Your instructions | Go through the listing and state how many lines hold the string "property". Nothing else is needed.

Record excerpts |
____________

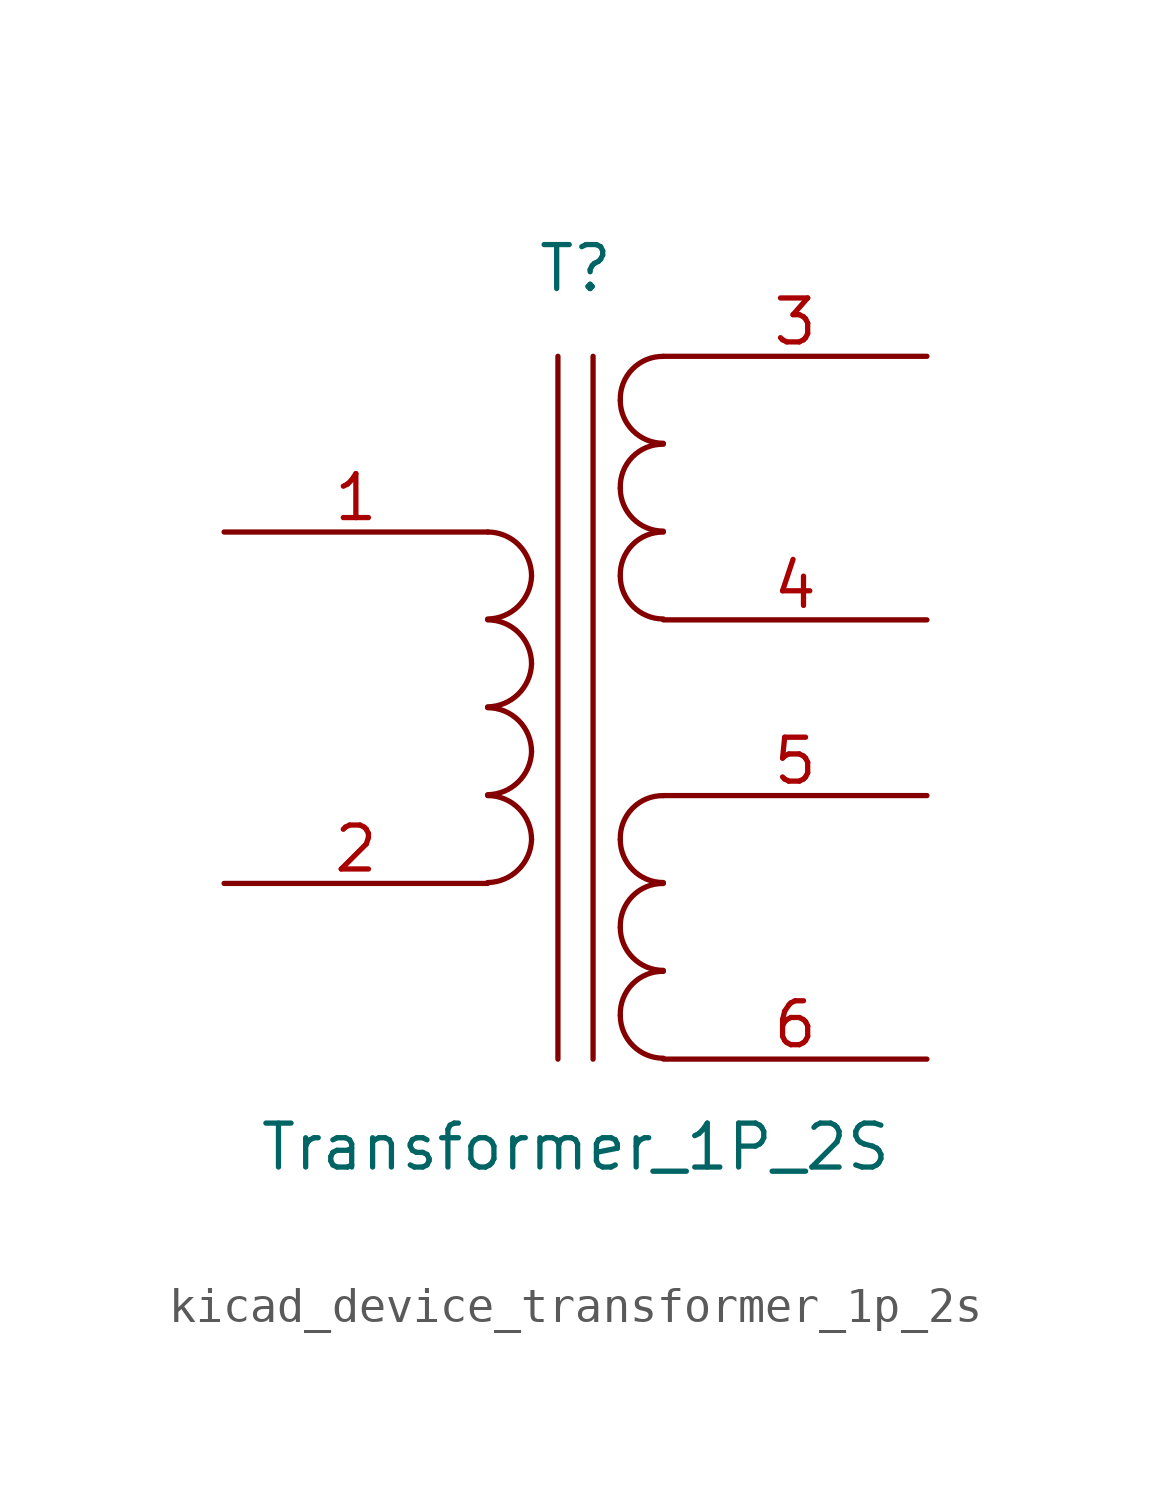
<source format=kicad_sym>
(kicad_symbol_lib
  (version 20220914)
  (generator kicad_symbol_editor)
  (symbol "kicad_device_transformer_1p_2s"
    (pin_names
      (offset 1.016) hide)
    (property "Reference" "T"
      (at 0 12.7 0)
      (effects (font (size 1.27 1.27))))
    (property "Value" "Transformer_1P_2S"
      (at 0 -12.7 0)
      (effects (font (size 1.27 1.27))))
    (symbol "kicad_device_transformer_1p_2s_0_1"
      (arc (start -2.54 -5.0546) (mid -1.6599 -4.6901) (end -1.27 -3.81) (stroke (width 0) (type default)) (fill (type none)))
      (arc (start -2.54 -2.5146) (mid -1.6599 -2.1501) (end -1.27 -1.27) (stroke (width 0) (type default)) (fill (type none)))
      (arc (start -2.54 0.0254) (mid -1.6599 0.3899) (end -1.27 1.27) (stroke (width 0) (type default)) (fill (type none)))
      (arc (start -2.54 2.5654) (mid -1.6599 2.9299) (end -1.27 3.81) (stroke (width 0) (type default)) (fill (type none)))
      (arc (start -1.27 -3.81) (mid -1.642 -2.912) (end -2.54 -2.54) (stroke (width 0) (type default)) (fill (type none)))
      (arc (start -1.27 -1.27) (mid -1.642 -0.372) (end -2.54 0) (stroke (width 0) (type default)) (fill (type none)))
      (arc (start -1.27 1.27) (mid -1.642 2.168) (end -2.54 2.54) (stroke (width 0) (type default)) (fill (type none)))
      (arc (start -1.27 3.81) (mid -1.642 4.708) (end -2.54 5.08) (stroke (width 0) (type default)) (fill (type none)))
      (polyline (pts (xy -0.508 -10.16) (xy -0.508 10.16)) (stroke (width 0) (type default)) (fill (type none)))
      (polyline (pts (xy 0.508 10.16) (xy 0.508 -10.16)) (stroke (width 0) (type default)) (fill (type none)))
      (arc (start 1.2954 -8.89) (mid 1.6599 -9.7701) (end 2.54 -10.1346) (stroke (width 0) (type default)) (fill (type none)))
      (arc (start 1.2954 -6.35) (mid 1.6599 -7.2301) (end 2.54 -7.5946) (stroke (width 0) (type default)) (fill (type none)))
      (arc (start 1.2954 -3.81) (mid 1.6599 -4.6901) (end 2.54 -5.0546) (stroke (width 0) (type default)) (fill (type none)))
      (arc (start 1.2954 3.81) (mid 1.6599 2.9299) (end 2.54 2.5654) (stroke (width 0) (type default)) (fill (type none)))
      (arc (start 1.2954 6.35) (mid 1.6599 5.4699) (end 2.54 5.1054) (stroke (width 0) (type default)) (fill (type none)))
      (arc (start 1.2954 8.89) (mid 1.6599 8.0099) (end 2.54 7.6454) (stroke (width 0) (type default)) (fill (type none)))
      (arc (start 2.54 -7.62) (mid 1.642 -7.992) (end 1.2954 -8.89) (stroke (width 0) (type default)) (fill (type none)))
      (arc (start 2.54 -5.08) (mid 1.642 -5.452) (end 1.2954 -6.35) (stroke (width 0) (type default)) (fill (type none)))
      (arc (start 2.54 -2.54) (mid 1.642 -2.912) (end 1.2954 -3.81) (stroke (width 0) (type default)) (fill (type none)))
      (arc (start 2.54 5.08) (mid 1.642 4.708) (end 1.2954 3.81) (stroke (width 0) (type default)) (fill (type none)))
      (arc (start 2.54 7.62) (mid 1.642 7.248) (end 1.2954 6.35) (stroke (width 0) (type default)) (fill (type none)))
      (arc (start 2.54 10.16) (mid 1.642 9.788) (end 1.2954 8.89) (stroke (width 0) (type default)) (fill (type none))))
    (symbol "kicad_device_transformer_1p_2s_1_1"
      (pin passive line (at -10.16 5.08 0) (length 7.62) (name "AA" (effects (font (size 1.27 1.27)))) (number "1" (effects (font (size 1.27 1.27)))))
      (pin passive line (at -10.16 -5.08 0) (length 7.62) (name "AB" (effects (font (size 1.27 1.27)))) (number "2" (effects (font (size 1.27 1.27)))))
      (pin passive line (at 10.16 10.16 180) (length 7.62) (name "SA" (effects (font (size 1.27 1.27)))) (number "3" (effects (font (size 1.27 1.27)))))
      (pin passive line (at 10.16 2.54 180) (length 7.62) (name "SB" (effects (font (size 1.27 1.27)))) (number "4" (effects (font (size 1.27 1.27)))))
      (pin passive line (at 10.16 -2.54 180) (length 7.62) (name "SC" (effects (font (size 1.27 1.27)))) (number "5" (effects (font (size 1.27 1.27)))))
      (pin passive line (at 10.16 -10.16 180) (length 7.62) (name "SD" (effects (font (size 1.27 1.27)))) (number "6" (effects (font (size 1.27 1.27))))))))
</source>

____________

Reply | 2